Material to process Start Marker

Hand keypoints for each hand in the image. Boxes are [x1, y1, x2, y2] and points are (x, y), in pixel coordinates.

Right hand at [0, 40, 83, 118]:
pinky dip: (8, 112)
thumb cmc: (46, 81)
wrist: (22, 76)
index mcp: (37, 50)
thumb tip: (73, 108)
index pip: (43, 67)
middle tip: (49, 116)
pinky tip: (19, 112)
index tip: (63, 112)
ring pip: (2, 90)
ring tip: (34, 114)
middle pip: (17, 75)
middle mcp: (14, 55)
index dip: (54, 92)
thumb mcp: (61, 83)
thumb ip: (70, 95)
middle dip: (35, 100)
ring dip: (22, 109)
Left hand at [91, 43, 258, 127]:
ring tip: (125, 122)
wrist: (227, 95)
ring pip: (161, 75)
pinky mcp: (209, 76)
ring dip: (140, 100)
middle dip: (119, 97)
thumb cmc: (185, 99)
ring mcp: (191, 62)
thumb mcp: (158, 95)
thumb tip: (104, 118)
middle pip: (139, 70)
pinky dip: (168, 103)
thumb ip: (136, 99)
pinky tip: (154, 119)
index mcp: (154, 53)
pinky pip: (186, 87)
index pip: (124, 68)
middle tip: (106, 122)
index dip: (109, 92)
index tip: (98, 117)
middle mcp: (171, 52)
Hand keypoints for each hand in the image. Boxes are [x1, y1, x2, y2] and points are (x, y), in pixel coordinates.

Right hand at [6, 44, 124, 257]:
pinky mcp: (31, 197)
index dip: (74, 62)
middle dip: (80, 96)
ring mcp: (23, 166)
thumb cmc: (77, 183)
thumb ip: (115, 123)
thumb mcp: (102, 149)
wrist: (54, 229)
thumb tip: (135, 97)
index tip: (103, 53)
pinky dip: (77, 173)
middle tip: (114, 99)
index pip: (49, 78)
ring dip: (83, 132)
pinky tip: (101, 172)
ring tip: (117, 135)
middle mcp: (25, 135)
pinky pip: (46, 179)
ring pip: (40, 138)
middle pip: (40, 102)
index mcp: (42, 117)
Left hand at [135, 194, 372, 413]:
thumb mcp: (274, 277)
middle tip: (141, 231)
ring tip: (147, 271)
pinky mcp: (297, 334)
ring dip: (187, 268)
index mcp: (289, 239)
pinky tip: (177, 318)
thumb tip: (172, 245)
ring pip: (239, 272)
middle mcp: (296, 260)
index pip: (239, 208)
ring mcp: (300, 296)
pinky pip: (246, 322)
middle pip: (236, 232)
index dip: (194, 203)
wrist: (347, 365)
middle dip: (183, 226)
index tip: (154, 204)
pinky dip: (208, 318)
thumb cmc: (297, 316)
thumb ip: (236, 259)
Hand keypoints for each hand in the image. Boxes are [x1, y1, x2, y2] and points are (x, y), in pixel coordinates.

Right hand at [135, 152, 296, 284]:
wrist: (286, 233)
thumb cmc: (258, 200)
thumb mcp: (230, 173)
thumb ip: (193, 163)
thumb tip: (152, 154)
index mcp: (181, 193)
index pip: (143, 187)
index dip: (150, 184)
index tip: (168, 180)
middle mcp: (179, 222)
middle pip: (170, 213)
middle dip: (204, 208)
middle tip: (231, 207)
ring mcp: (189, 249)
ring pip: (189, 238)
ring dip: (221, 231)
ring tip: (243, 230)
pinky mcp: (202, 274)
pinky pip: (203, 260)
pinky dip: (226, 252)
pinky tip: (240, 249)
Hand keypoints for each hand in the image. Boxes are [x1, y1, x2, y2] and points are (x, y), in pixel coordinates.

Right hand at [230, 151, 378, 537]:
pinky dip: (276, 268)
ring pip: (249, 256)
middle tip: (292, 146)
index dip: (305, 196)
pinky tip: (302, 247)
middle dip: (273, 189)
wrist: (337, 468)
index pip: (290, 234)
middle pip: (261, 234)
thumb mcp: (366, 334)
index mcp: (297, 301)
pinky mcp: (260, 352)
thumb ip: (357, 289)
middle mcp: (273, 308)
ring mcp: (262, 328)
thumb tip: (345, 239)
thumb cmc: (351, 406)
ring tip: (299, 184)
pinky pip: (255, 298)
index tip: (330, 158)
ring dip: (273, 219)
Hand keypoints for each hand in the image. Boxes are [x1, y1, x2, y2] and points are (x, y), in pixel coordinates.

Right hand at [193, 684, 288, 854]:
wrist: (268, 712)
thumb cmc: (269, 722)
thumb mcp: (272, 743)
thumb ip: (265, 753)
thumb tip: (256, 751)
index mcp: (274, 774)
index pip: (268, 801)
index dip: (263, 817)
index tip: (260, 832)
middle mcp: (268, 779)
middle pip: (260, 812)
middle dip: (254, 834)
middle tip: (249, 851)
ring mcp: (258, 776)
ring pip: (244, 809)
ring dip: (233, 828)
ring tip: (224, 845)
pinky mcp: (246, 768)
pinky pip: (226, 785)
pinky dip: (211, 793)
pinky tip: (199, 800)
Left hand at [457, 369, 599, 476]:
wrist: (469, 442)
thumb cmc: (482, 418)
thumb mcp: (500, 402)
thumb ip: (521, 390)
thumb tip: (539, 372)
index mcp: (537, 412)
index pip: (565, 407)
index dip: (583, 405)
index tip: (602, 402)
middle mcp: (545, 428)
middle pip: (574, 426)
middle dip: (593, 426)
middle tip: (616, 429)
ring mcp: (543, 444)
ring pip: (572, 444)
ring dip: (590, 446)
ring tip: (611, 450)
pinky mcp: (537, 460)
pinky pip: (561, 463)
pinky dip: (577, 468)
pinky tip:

Material to process End Marker

> Task prompt:
Give the entries again exactly, every one.

> Answer area:
Hand keypoints for each hand in the image. Boxes are [x1, y1, x2, y2] and points are (x, y), in pixel coordinates.

Right hand at [0, 40, 83, 118]:
pinky dip: (8, 112)
thumb cmc: (46, 81)
wrist: (22, 76)
index mcp: (37, 50)
thumb tip: (73, 108)
index pip: (43, 67)
middle tip: (49, 116)
pinky tip: (19, 112)
index tip: (63, 112)
ring pip: (2, 90)
ring tip: (34, 114)
middle pip: (17, 75)
middle mcp: (14, 55)
index dip: (54, 92)
thumb mcp: (61, 83)
thumb ip: (70, 95)
middle dip: (35, 100)
ring dip: (22, 109)
Left hand at [91, 43, 258, 127]:
ring tip: (125, 122)
wrist: (227, 95)
ring pip: (161, 75)
pinky mcp: (209, 76)
ring dip: (140, 100)
middle dip: (119, 97)
thumb cmc: (185, 99)
ring mcp: (191, 62)
thumb mcp: (158, 95)
thumb tip: (104, 118)
middle pip: (139, 70)
pinky dip: (168, 103)
thumb ip: (136, 99)
pinky tip: (154, 119)
index mcp: (154, 53)
pinky pip: (186, 87)
index pip: (124, 68)
middle tip: (106, 122)
index dip: (109, 92)
index tip: (98, 117)
middle mcp: (171, 52)
Hand keypoints for each hand in the image. Boxes are [x1, y1, x2, y2] and points are (x, y), in pixel coordinates.

Right hand at [6, 44, 124, 257]:
pinky mcp: (31, 197)
index dip: (74, 62)
middle dip: (80, 96)
ring mcp: (23, 166)
thumb cmc: (77, 183)
thumb ip: (115, 123)
thumb mcp: (102, 149)
wrist: (54, 229)
thumb tip: (135, 97)
index tip: (103, 53)
pinky dip: (77, 173)
middle tip: (114, 99)
index pip: (49, 78)
ring dip: (83, 132)
pinky tip: (101, 172)
ring tip: (117, 135)
middle mcp: (25, 135)
pinky pip: (46, 179)
ring pip: (40, 138)
middle pip: (40, 102)
index mcp: (42, 117)
Left hand at [135, 194, 372, 413]:
thumb mcp: (274, 277)
middle tip: (141, 231)
ring tip: (147, 271)
pinky mcp: (297, 334)
ring dip: (187, 268)
index mcp: (289, 239)
pinky tip: (177, 318)
thumb tip: (172, 245)
ring pip: (239, 272)
middle mcp: (296, 260)
index pip: (239, 208)
ring mcp: (300, 296)
pinky pip: (246, 322)
middle pip: (236, 232)
index dip: (194, 203)
wrist: (347, 365)
middle dip: (183, 226)
index tip: (154, 204)
pinky dip: (208, 318)
thumb cmc: (297, 316)
thumb ip: (236, 259)
Hand keypoints for each hand in the image. Boxes are [x1, y1, x2, y2] and points are (x, y), in pixel coordinates.

Right hand at [135, 152, 296, 284]:
wrist: (286, 233)
thumb cmc: (258, 200)
thumb mcp: (230, 173)
thumb ip: (193, 163)
thumb tip: (152, 154)
index mcp: (181, 193)
index pip: (143, 187)
index dip: (150, 184)
index tip: (168, 180)
middle mcp: (179, 222)
middle pip: (170, 213)
middle dip: (204, 208)
middle tip: (231, 207)
ring mcp: (189, 249)
ring pip: (189, 238)
ring dip: (221, 231)
ring tip: (243, 230)
pinky mcp: (202, 274)
pinky pip: (203, 260)
pinky dip: (226, 252)
pinky tip: (240, 249)
Hand keypoints for each hand in the image. Boxes are [x1, y1, x2, y2] and points are (x, y), in pixel coordinates.

Right hand at [230, 151, 378, 537]:
pinky dip: (276, 268)
ring pip: (249, 256)
middle tip: (292, 146)
index dip: (305, 196)
pinky tip: (302, 247)
middle dip: (273, 189)
wrist: (337, 468)
index pip: (290, 234)
middle pip: (261, 234)
thumb mcp: (366, 334)
index mcp: (297, 301)
pinky mcp: (260, 352)
thumb ip: (357, 289)
middle mcp: (273, 308)
ring mcp: (262, 328)
thumb tip: (345, 239)
thumb cmc: (351, 406)
ring tip: (299, 184)
pinky pip: (255, 298)
index tip: (330, 158)
ring dip: (273, 219)
Hand keypoints for each hand in the image. Boxes are [x1, y1, x2, y2] and points are (x, y), in pixel coordinates.

Right hand at [193, 684, 288, 854]:
wrist: (268, 712)
thumb cmc: (269, 722)
thumb mcp: (272, 743)
thumb ip: (265, 753)
thumb tip: (256, 751)
index mcp: (274, 774)
index pip: (268, 801)
index dip: (263, 817)
index tip: (260, 832)
middle mcp: (268, 779)
middle pip: (260, 812)
middle dip: (254, 834)
middle tip: (249, 851)
ring mcp: (258, 776)
ring pip: (244, 809)
ring dip: (233, 828)
ring tip: (224, 845)
pinky mcp: (246, 768)
pinky pip: (226, 785)
pinky dip: (211, 793)
pinky tip: (199, 800)
Left hand at [457, 369, 599, 476]:
wrist: (469, 442)
thumb cmc: (482, 418)
thumb mcp: (500, 402)
thumb ip: (521, 390)
thumb tip: (539, 372)
index mcp: (537, 412)
index pip: (565, 407)
index dip: (583, 405)
index tip: (602, 402)
middle mcp: (545, 428)
middle pip: (574, 426)
middle dip: (593, 426)
middle tip: (616, 429)
ring mcp: (543, 444)
ring pip: (572, 444)
ring dip: (590, 446)
ring tip: (611, 450)
pinky mcp: (537, 460)
pinky pip: (561, 463)
pinky dip: (577, 468)
pinky tip:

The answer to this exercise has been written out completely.